Oct 07, 2022
VOT Research Desk
Investors are anticipating the US employment report for September.
An NFP print might give the pair strong impetus.
On the Friday in the early European session, the EUR/USD entered a stabilization period at about 0.9800 as investors refrained from placing significant wagers before the crucial US September employment report.
The risk-averse market climate helped the dollar gain ground on its competitors on Thursday. A further lift to the currency came from rising US Treasury bond rates in response to hawkish Fed remarks, and the US Dollar Index (DXY) finished the second day in a row in the green.

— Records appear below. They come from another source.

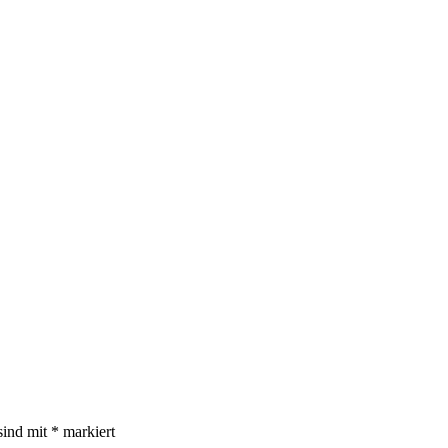
sind mit
*
markiert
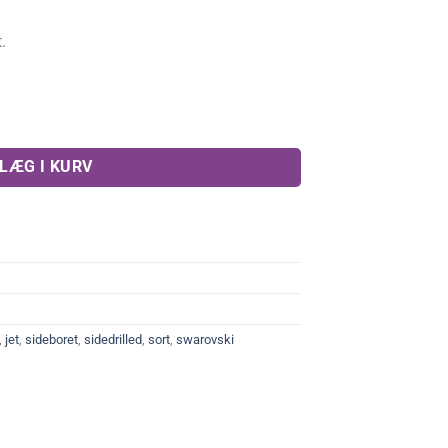
.
(1stk) antal
LÆG I KURV
,
jet
,
sideboret
,
sidedrilled
,
sort
,
swarovski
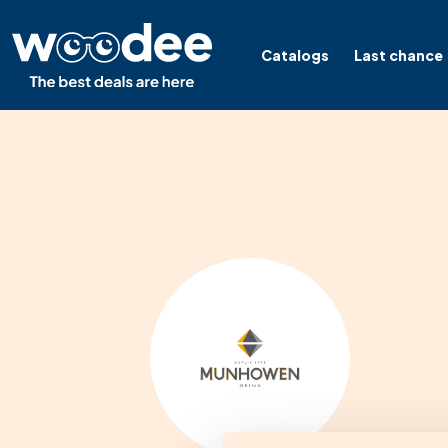
Catalogs
Last chance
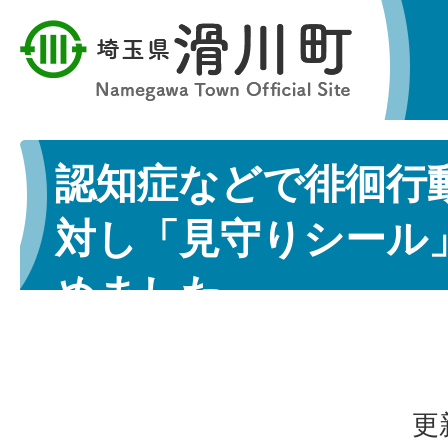
認知症などで徘徊行
対し「見守りシール
めました
更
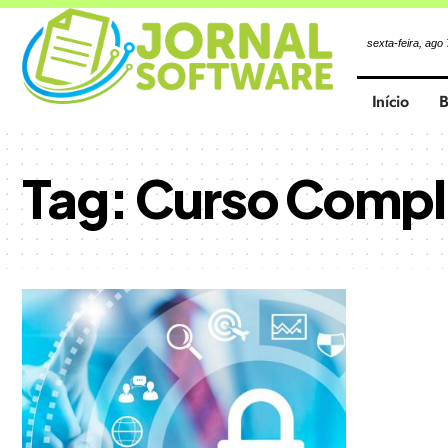
sexta-feira, ago
Início
B
Tag:
Curso Compli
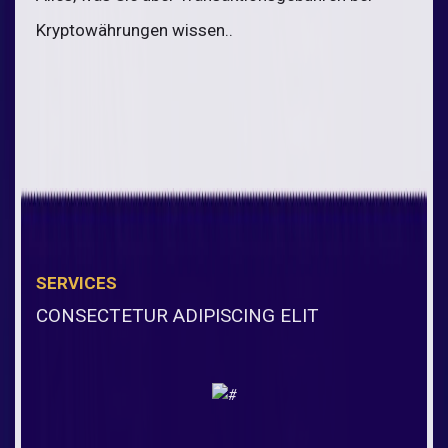
Kryptowährungen wissen..
SERVICES
CONSECTETUR ADIPISCING ELIT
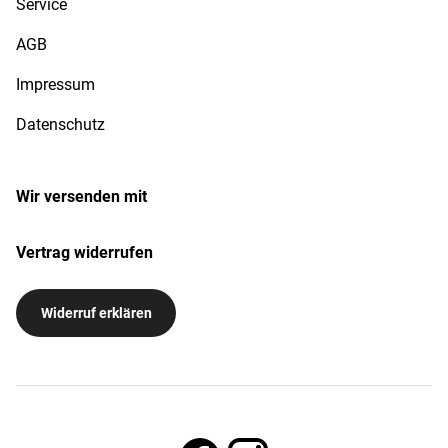
Service
AGB
Impressum
Datenschutz
Wir versenden mit
Vertrag widerrufen
Widerruf erklären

“I see rates moving higher than the median of Fed officials, and I expect more persistence in inflation,” Cleveland Fed President Loretta Mester said late on Thursday. In the meanwhile, Fed Governor Christopher Waller stated that strong monetary policy deployment is both possible and necessary to reduce inflation.
The US Bureau of Labor Statistics will present the labor market data in the afternoon. Investors anticipate that Nonfarm Payrolls (NFP), which increased by 315,000 more than anticipated in August, will climb by 250,000 in September. The Labor Force Participation Rate is anticipated to decline to 62.2% from 62.4%, while the Unemployment Rate will remain steady at 3.7%.The market’s response to the NFP should be simple. The dollar will undoubtedly benefit from healthy growth in nonfarm payrolls and vice versa. The number of weekly initial jobless claims steadily decreased in September, while the ISM’s most recent PMI surveys showed that employment was rising in the service sector and slightly declining in the manufacturing sector.

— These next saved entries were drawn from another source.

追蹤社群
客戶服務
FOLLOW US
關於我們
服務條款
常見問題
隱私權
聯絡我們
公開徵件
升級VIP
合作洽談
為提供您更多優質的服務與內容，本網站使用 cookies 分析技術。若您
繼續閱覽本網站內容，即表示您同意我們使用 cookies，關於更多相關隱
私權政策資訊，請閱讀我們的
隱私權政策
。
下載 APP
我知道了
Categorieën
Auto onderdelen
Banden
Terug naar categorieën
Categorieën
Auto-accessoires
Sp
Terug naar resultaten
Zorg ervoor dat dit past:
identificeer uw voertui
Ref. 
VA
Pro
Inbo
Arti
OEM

The Fed was able to maintain its aggressively hawkish stance since the prior four NFP data exceeded market expectations. Even if one weak reading is unlikely to have a big impact on the Fed’s policy direction, the absence of a significant decline in the DXY since early summer raises the possibility that market players are seeking for a chance to sell the dollar.
EUR/USD Technical Report
The Relative Strength Index (RSI) indicator on the four-hour chart fell below 50 after Thursday’s slump. However, the signal has subsequently been drifting sideways, indicating that sellers are now holding back.
The Fibonacci 50% retracement of the most recent rally, at 0.9780, serves as the initial support on the downside, followed by 0.9720 (Fibonacci 61.8% retracement) and 0.9650. (static level).
The Fibonacci 38.2% retracement, 100-period SMA, psychological level, and the Fibonacci 23.6% retracement are resistance levels, as are 0.9830, 0.9900, and 0.9920. (200-period SMA).